FIG. 15 shows the number of neutrophils in the blood at 12 hours after injury, FIG. 16 shows representative HE-stained and immunostained images at 4 mm distal to the injury site, and FIG. 17 shows the spatial distribution of neutrophils. The number of neutrophils in the blood was increased in the neutrophil group compared to the injury alone group and the PBS group, and the number of neutrophils in the distal regions to the injury site was also increased. Neutrophils, including intravenously administered GFP-positive neutrophils, accumulated outside the nerve parenchyma in the distal regions to the injury site.

FIG. 18 shows the distribution of macrophages in the distal regions to the injury site of sciatic nerve 7 days after injury. The number of macrophages in the distal regions to the injury site was lower in the neutrophil group than in the injury alone group and the PBS group.

FIG. 19 shows representative β3 tubulin-immunostained images, and FIG. 20 shows axon density 7 days after injury. In the injury alone group and the PBS group, axon density increased closer to the injury site, while axon density was generally lower in the neutrophil group.

FIG. 21 shows representative MBP-immunostained images 7 days after injury, and FIG. 22 shows the MBP positivity ratio. The neutrophil group showed a higher MBP positive ratio and an increased amount of myelin debris compared to the injury alone group and the PBS group.

This test example demonstrated that neutrophil administration increased the number of neutrophils accumulating in the Wallerian degeneration region, which was accompanied by suppression of macrophage accumulation, axonal regeneration, and myelin clearance.

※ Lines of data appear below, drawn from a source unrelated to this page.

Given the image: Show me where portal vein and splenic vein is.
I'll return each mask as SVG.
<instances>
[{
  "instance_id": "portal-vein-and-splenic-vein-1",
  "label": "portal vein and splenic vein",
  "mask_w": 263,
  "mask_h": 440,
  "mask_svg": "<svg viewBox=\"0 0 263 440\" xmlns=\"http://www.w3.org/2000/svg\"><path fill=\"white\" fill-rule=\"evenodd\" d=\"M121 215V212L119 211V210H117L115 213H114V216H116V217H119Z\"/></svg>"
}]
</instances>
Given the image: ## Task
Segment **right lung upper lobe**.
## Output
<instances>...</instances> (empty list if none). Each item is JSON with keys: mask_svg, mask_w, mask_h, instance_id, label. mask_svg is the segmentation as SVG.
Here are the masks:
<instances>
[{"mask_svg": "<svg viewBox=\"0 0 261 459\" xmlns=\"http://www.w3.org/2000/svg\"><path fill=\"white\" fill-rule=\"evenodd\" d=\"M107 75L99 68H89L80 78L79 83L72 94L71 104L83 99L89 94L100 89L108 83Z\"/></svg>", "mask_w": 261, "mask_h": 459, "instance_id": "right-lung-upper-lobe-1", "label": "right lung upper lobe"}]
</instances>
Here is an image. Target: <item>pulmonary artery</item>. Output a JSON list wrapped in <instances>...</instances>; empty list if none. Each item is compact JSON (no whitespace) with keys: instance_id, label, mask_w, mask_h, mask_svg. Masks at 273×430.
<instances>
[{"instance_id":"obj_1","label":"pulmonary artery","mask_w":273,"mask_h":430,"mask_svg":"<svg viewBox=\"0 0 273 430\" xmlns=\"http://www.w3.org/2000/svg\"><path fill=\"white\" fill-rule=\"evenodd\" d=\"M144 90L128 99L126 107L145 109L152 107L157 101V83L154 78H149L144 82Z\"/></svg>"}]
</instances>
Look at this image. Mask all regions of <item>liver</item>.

A conceptual diagram of axonal regeneration process controlled by neutrophils, as inferred from Test Examples 1 and 2 and Example 1, is shown in FIG. 23.

Example 2: Evaluation of NETs Formation in Epineurium of Wallerian Degeneration Region and Effect of Suppression of NETs Formation on Nerve Regeneration Process
(1) Distribution of NETs

Immunohistochemical staining for CitH3, Ly-6G, and CD68 was performed on longitudinal sections of the sciatic nerve collected from untreated rats (intact sciatic nerve) and the sciatic nerve collected from rats 12 hours after creation of crush injury (injured nerve) at 20 mm distal to the injury site. No NETs were detected in the intact sciatic nerve (FIG. 24 left), whereas large amounts of NETs were detected in the epineurium of the Wallerian degeneration region of the injured nerve (FIG. 24 center and right). NETs in the epineurium co-localized with neutrophils. This suggests that NETs were formed by neutrophils accumulated in the epineurium of the Wallerian degeneration region.

(2) Study on Coverage of Distal Region to Nerve Injury Site (from 15 mm to 25 mm Distal to Injury Site) Using Sheet Containing NETs Formation Inhibitor or NETs-Degrading Enzyme

Crush injuries were created in the sciatic nerve of rats. Ten hours after injury creation, the sciatic nerves from 15 mm to 25 mm distal to the injury site were wrapped with the collagen-based artificial skin PELNAC (registered trademark) (Smith & Nephew; hereafter also referred to as sheets or collagen sheets) impregnated with either 50 μl of PBS containing 0.3 mg of the PAD4 inhibitor Cl-amidine (Cayman CHEMICAL #10599), 50 μl of PBS containing 200 U of DNase I (Nippon Gene #314-08071), or 50 μl of PBS (control). The sheets were suture-fixed with 8-0 nylon and placed for 2 hours (n=3 in each group). Twelve hours after injury creation, the sciatic nerves were collected, their longitudinal sections at 20 mm distal to the injury site were prepared and immunohistochemical staining for CitH3, Ly-6G, and CD68 was performed. The epineural area was observed and the percentage of area stained for CitH3 in the total area of the field of view was calculated. The number of macrophages per unit area of the nerve parenchyma was quantified.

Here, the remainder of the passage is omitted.